Peter Bradshaw 

brilliantlove – review

The premise of this sexually explicit debut might be a bit implausible, but there's no faulting the performances, writes Peter Bradshaw
  
  

brilliantlove
Absolute commitment … brilliantlove Photograph: PR

There are some unrealities and implausibilities in this sexually explicit film from first-time feature director Ashley Horner, yet it's made interesting by the physically and emotionally exhibitionistic, on- and, in fact, over-the-edge performances by Nancy Trotter Landry and Liam Browne. They are Noon, a would-be taxidermist madly in love with Manchester, a photography student who lives in a terrible lock-up garage where the couple have steamy penetrative sex 24 hours out of 24. Manchester is into photographing Noon while they're having sex, and the pictures fall into the hands of a somewhat unlikely porn baron who's looking to move into some sort of sub-Saatchi, upmarket-museum-quality erotica.

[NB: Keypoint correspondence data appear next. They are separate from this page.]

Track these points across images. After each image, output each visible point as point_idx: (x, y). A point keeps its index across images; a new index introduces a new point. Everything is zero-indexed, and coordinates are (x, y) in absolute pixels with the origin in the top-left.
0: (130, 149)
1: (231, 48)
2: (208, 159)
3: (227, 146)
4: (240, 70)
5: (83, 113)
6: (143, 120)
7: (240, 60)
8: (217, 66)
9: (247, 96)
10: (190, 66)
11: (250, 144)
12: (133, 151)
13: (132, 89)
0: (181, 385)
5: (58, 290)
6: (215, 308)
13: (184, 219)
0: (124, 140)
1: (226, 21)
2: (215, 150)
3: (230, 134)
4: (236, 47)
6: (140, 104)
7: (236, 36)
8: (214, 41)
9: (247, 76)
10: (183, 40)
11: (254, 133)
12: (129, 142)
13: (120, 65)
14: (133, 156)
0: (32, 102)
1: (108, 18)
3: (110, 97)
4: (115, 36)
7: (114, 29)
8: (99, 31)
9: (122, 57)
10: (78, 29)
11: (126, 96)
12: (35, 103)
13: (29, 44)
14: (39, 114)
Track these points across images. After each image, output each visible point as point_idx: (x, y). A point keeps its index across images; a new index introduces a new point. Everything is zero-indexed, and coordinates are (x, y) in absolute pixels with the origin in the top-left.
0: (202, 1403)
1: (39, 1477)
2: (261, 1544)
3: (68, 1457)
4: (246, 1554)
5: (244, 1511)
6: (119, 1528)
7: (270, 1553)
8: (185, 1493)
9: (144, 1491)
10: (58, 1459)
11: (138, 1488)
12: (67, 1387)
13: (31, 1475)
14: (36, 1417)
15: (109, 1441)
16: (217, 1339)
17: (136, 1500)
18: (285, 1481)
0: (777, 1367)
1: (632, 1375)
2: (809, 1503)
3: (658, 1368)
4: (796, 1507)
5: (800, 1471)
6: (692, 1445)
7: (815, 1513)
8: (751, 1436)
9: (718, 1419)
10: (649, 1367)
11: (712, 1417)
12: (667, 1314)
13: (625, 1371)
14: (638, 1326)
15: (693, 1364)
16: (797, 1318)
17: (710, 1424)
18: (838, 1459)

He persuades Manchester to let him take over his career, and Manchester's interest in Noon's body becomes ever more manipulative and obsessive; he shows himself to be much more sexually up himself than his increasingly alienated partner. It's not entirely believable and yet Landry and Browne show an absolute, full-on commitment. Even though it's flawed, it's also strangely heartfelt.

• This article was amended on 12 and 29 November 2010. The original referred to the couple as Leah, played by Arabella Arnott, and Manchester. This has been corrected.